B Schools

How One MBA Grad Blew the Whistle on a $2 Billion Deal

Nelson Amenya hoped to help establish better business practices in his native Kenya. But after calling out a lucrative government project, he might not have the option to return home.

Nelson Amenya in France on Feb. 13.

Photographer: Evgeniy Rein for Bloomberg Businessweek

When Nelson Amenya decided to enroll in HEC Paris business school in the fall of 2023, he thought the MBA program would provide a good education in how businesses are run and how the corporate world works. “It would give me an opportunity to move from midlevel management to the C-suite,” Amenya says. After more than four years working in retail in his native Kenya, where he felt he’d taken the job as far as he could, he was ready for a bigger challenge.

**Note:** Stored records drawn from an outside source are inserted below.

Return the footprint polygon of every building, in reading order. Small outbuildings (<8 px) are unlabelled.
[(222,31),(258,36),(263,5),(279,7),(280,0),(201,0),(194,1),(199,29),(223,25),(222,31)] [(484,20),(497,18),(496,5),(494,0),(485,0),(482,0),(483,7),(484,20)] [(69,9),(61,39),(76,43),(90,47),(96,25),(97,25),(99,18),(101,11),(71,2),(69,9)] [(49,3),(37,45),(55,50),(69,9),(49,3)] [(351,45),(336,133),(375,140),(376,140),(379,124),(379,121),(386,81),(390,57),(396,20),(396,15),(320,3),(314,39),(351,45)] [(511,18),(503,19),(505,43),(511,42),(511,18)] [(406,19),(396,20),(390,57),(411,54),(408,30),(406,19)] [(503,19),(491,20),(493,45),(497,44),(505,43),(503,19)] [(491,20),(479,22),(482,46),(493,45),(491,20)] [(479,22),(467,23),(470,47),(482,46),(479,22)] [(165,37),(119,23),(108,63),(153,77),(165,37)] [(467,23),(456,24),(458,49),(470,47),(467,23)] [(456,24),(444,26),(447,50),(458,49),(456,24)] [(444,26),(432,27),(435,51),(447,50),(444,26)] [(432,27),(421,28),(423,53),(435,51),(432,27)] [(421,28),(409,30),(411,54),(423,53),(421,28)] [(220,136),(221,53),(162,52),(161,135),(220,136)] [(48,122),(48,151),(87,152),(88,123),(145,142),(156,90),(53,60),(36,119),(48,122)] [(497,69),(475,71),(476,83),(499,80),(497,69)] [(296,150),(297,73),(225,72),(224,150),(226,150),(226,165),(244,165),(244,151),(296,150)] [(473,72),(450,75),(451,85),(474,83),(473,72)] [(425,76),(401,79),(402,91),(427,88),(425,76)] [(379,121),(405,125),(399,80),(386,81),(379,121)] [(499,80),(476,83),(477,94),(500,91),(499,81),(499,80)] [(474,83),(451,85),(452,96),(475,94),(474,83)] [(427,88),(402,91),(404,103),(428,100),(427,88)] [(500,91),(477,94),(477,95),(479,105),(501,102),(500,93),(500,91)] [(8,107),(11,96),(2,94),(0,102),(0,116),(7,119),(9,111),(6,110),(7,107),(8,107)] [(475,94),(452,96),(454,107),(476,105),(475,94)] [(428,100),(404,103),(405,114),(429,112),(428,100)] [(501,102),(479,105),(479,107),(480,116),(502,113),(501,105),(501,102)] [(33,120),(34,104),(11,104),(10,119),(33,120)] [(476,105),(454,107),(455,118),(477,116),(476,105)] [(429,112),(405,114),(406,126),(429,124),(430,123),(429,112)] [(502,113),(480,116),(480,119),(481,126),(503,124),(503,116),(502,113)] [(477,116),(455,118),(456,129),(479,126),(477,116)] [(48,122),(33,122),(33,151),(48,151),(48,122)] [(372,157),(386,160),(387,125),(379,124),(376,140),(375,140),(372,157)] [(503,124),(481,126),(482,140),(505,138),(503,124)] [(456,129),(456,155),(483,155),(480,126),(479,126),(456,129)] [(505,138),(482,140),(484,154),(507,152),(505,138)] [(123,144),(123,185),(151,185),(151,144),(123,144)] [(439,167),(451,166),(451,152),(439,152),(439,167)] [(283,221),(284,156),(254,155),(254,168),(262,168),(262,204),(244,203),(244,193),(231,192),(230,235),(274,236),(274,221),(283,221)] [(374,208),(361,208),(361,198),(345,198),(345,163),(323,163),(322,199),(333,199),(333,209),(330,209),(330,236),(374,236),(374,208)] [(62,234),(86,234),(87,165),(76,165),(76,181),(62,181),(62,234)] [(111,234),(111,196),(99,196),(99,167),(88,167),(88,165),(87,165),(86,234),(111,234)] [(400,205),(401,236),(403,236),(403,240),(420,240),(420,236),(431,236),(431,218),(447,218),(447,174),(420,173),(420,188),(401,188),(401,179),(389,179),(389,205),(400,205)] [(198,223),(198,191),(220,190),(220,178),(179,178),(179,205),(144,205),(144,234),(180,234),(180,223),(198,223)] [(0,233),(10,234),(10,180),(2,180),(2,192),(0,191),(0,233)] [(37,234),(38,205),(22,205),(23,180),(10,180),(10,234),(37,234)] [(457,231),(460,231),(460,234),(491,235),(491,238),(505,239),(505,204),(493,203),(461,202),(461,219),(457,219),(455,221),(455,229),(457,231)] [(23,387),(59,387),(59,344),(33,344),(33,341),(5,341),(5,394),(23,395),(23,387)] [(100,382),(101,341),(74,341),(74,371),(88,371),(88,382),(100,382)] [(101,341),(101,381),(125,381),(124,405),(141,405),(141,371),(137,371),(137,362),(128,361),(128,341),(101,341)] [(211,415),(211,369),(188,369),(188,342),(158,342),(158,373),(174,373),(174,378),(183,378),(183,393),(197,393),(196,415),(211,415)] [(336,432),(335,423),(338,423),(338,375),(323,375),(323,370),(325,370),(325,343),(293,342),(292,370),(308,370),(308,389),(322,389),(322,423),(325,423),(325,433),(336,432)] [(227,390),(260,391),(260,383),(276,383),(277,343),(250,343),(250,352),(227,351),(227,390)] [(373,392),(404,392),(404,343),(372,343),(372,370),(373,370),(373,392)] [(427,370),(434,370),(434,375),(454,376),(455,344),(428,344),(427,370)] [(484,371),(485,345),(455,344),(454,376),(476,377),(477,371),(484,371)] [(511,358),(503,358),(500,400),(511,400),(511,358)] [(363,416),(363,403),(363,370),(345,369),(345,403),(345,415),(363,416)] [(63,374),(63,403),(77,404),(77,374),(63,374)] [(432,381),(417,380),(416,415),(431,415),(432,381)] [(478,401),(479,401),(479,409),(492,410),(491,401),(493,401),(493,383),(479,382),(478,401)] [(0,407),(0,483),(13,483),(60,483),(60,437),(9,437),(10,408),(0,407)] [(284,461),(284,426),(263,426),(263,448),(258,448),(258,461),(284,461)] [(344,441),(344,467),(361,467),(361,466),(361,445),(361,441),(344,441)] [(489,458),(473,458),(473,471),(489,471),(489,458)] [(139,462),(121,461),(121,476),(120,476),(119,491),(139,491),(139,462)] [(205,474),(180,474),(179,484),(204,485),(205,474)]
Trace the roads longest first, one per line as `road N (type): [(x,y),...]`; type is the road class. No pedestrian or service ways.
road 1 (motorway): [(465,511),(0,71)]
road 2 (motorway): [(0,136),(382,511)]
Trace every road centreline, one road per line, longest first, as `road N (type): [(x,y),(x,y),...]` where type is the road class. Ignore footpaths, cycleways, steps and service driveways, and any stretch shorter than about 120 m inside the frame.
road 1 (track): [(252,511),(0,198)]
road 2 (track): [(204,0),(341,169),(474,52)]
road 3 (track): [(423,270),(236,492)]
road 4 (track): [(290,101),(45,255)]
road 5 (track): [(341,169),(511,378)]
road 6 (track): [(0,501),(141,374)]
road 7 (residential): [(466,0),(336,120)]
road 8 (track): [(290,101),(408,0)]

Amenya also planned to take what he’s learned in school back to his homeland, citing what he sees as a need for establishing good governance as Kenya’s economy develops. “I want to see my country move away from tribal and kingpin politics,” he says. But once he receives his MBA in June, Amenya will have to be a force for good from afar. Last July he blew the whistle on a proposed $2 billion airport construction project in Nairobi involving Adani Group, triggering a chain of events that subsequently led to the deal’s cancellation. (An Adani Group representative declined to comment.) As a result, Amenya says he has received threats that will keep him out of Kenya for the foreseeable future.